Tim Bray is opening my eyes to lots of the itty bitty details of i18n with Unicode. I had very vague ideas about so many things he’s writing here, so it’s an educational read, especially this:
In Java, characters are represented by the char data type, which is claimed to be a ’16-bit Unicode character’. Unfortunately, as I pointed out recently, there really is no such thing. To be precise, a Java char represents a UTF-16 code point, which may represent a character or may, via the surrogate mechanism, represent only half a character. The consequence of this is that the following methods of the String class can produce results that are incorrect: charAt, getChars, indexOf, lastIndexOf, length, and substring. Of course, if you are really sure that you will never have to deal with an ‘astral-plane’ character, to the point of being willing to accept that your software will break messily if one shows up, you can pretend that these errors can’t happen.
To me, this feels just like deciding that you’ll hever have to deal with more than 64K of memory, or a database bigger than 32 bits in size, or a date after December 31, 1999. What Hunter S. Thompson would call ‘bad craziness.’ I’ll settle for ‘shortsighted.’
Wow, and there was I thinking Java had that sorted.

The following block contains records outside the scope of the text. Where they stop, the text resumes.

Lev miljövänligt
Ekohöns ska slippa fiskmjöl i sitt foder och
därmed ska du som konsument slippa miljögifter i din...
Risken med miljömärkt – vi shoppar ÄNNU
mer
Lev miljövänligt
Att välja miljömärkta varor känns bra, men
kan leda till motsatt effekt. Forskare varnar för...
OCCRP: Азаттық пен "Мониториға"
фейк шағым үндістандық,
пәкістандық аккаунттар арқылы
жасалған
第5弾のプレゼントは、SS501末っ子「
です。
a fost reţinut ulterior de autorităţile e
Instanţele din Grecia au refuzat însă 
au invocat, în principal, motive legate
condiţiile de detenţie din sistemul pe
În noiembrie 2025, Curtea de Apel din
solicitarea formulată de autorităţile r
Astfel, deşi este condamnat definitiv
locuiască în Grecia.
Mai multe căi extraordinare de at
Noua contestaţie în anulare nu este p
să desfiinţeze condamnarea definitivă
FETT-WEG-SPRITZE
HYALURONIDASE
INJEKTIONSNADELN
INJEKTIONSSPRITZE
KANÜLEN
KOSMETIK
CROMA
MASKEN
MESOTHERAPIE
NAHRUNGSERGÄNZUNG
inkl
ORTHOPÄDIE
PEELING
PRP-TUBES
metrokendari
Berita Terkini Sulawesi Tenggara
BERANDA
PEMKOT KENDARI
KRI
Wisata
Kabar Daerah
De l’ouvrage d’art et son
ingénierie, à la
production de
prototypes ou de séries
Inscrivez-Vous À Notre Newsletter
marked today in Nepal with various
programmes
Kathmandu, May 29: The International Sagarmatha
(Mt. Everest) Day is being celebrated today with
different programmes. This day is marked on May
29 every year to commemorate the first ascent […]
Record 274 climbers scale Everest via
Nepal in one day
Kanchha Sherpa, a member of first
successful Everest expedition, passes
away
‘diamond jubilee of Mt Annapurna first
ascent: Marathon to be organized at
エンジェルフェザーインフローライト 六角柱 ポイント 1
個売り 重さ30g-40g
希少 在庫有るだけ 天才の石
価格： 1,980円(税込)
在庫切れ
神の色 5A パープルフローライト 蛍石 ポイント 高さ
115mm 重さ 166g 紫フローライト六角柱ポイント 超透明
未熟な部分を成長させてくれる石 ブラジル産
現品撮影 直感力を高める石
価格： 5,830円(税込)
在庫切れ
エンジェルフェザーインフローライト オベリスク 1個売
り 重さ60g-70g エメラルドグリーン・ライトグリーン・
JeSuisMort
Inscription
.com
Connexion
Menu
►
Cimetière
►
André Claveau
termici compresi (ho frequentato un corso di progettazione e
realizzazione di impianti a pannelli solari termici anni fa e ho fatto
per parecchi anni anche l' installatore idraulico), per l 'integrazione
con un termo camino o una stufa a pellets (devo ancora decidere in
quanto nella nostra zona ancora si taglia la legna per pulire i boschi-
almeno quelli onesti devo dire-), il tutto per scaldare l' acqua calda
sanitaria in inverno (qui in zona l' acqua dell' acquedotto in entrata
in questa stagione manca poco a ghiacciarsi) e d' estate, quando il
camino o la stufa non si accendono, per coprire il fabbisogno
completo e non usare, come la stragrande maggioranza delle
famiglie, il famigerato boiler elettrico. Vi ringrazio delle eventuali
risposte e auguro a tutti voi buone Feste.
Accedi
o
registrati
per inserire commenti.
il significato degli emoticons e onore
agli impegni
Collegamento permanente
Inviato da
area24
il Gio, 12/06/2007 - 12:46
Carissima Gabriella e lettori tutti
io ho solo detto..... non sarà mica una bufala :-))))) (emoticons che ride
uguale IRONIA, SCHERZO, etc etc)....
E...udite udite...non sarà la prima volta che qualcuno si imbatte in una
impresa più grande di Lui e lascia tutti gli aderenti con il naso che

If you ever plan to deal with 21st-century-style i18n (ie. using Unicode), you’d better read these articles.
Spam: via BoingBoing, how to extract 500 bucks, painlessly, from telemarketers, under the TCPA. Not yet applicable to spam — but who knows, maybe in a few month’s time…
Open Source: Colm MacCarthaigh caught Dell out a few months ago; turns out they were distributing a wireless AP, the Dell Truemobile 1184, which contained a modified Linux distro — but were not distributing the source to the GPL’ed parts.
Well, all credit to Dell. They’ve admitted their slip-up, resolved the problem admirably, and openly, and have shipped Colm a CD-ROM with all the GPL’ed source on it , which Colm has made available here . Mistakes happen, but it was nicely resolved.